Purpose:
To evaluate functional and anatomic outcomes in patients with ocular toxoplasmosis who developed retinal detachment (RD).
Methods:
A retrospective, comparative single-center study of patients diagnosed with ocular toxoplasmosis was performed. All patients were seen at the Oregon Health and Science University over an 8-year period (2003-2011). Demographic data, presence and type of retinal detachment, severity of vitritis, and surgical and medical (systemic and intravitreal) treatments were reviewed. Outcomes analyzed were rates of RD, complications, final status of the retina, and final visual acuity.

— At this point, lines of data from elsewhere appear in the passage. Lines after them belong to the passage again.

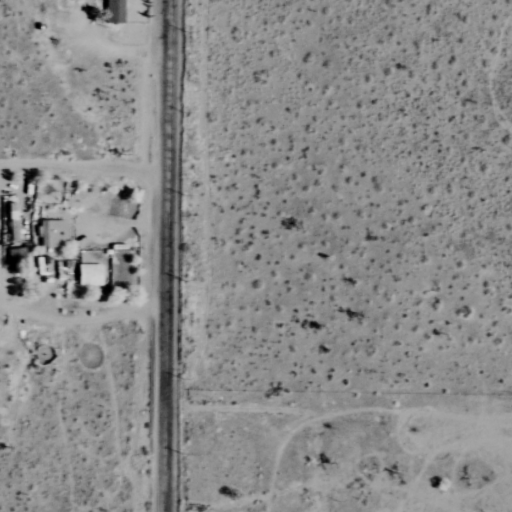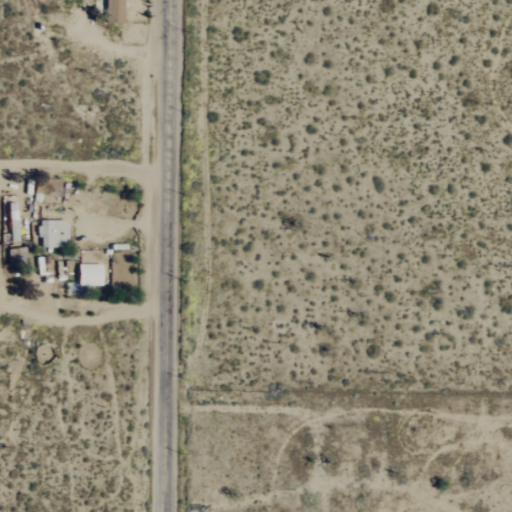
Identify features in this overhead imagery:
building: (111, 12)
road: (85, 167)
road: (170, 256)
building: (86, 275)
road: (22, 310)
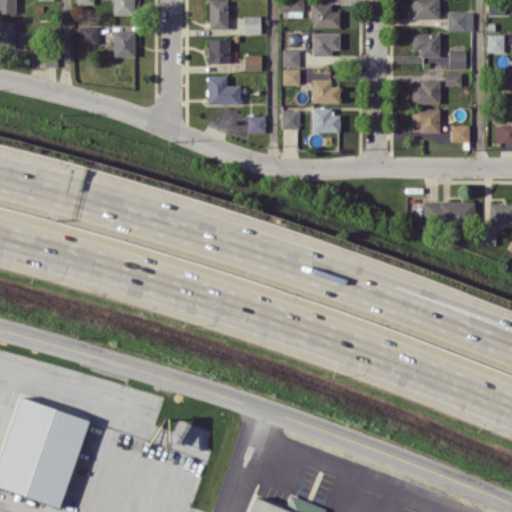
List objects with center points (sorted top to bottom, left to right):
building: (291, 5)
building: (122, 6)
building: (495, 7)
building: (424, 8)
building: (217, 13)
building: (324, 15)
building: (459, 20)
building: (251, 23)
building: (6, 33)
building: (88, 34)
building: (123, 42)
building: (324, 42)
building: (495, 42)
building: (425, 43)
road: (66, 47)
building: (217, 50)
building: (290, 57)
building: (456, 57)
building: (47, 58)
building: (252, 61)
road: (170, 64)
building: (290, 75)
building: (452, 78)
road: (273, 82)
road: (374, 82)
road: (479, 82)
building: (222, 90)
building: (324, 90)
building: (426, 91)
building: (289, 118)
building: (425, 118)
building: (324, 119)
building: (255, 123)
building: (459, 132)
building: (503, 132)
road: (185, 135)
road: (443, 165)
building: (448, 211)
building: (500, 213)
road: (168, 223)
building: (486, 235)
building: (510, 246)
road: (424, 292)
road: (259, 311)
road: (423, 312)
road: (6, 399)
road: (258, 406)
road: (110, 443)
building: (40, 450)
road: (245, 460)
road: (338, 475)
building: (284, 505)
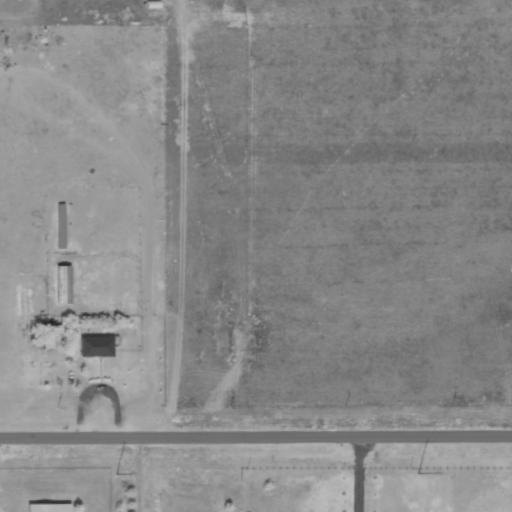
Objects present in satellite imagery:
building: (94, 346)
building: (54, 371)
road: (256, 433)
power tower: (402, 471)
power tower: (110, 473)
building: (47, 507)
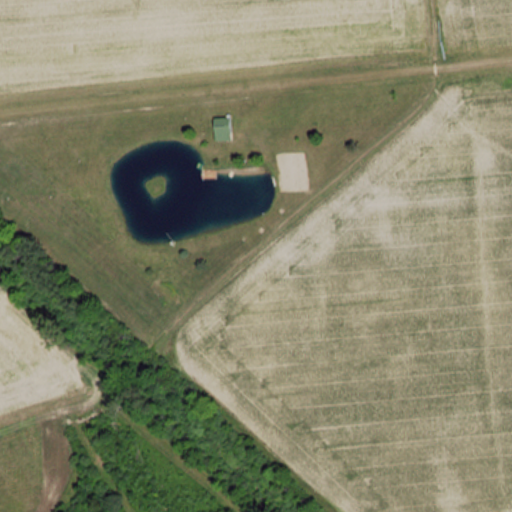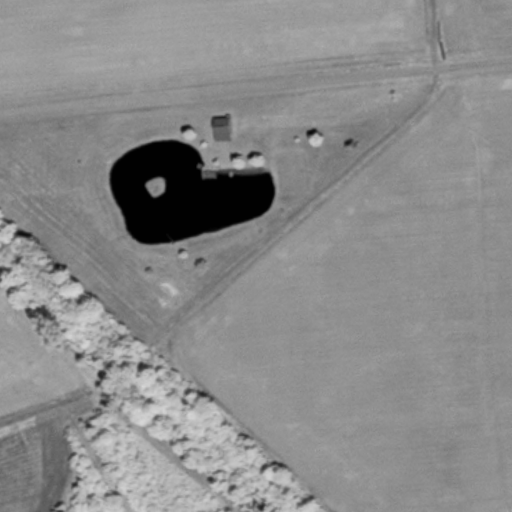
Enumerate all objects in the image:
building: (222, 129)
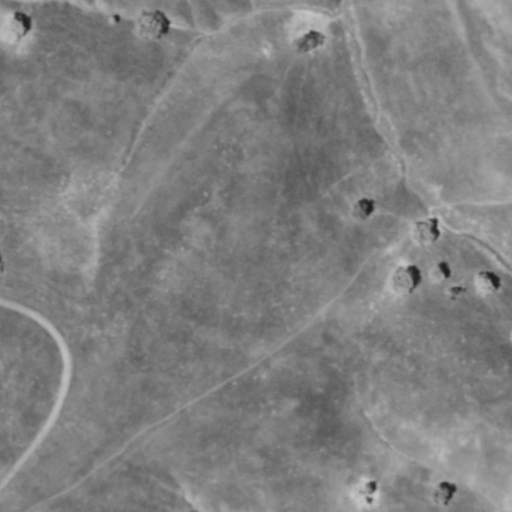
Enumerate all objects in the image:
road: (57, 383)
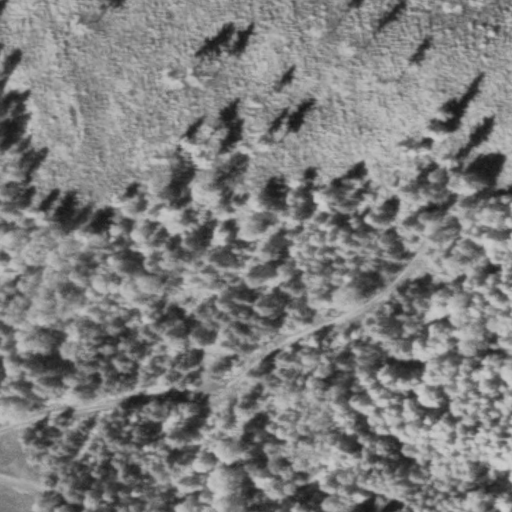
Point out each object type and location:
road: (276, 353)
road: (37, 490)
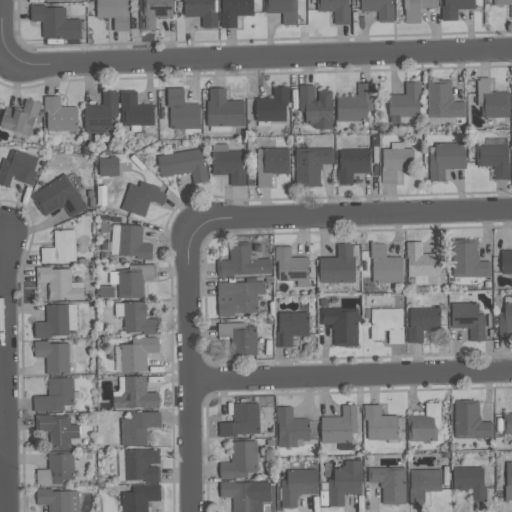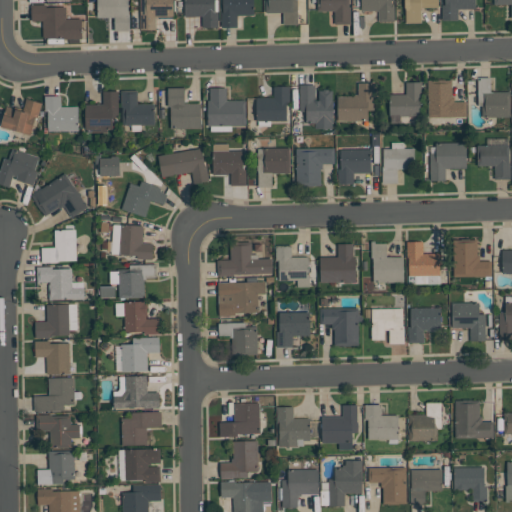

Visual impairment (VI) was rated as mild (20/30-20/60), moderate (20/70-20/160), or severe (20/200 or worse).
Results:
35 eyes in 27 patients diagnosed with toxoplasmosis with sufficient follow-up (i.e. ≥ 6 months) were analyzed. The mean age of patients was 47.7 years (range 7-93). Mean follow-up time was 30.2 months (range 6-96). 11 eyes were treated with systemic medical therapy alone whereas 6 eyes were treated with combination systemic and intravitreal therapy. 12 patients were treated with systemic prednisone. 10 eyes were not treated due to inactive inflammation. 7 eyes (20%) developed RD; 4 were rhegmatogenous, 2 tractional, and 1 serous RD. 5 patients underwent surgical repair with pars plana vitrectomy in 4 eyes and scleral buckle in 1 eye. Pneumatic retinopexy was performed in 1 eye. Surgery was deferred in 1 patient. 2 of 6 eyes (33%) that underwent surgical repair had recurrent RD. 1 eye developed 3 recurrent RDs due to new breaks followed by proliferative vitreoretinopathy-related traction (PVR), while another eye developed 2 recurrent RDs secondary to PVR-related traction alone. Both eyes underwent repeat surgical interventions, including pars plana vitrectomy, scleral buckle, membrane peel, and silicone oil tamponade. All eyes that underwent operative repair were attached at final follow-up. Of 7 eyes with RD, 3 eyes (43%) had severe and 1 eye (14%) had moderate VI at final follow-up. 3 eyes had no VI.
Conclusions:
20% of eyes with ocular toxoplasmosis developed RD. 33% of eyes that underwent surgical repair developed recurrent RDs. 43% of patients with RD had severe VI despite successful RD repair. Treatment of ocular toxoplasmosis and associated RDs may require several therapies, including surgery and systemic and intravitreal medications. In some patients, multiple surgical procedures are necessary due to recurrent RD, which may develop from new breaks or PVR-related traction. Further studies are needed to optimize the functional outcomes in ocular toxoplasmosis.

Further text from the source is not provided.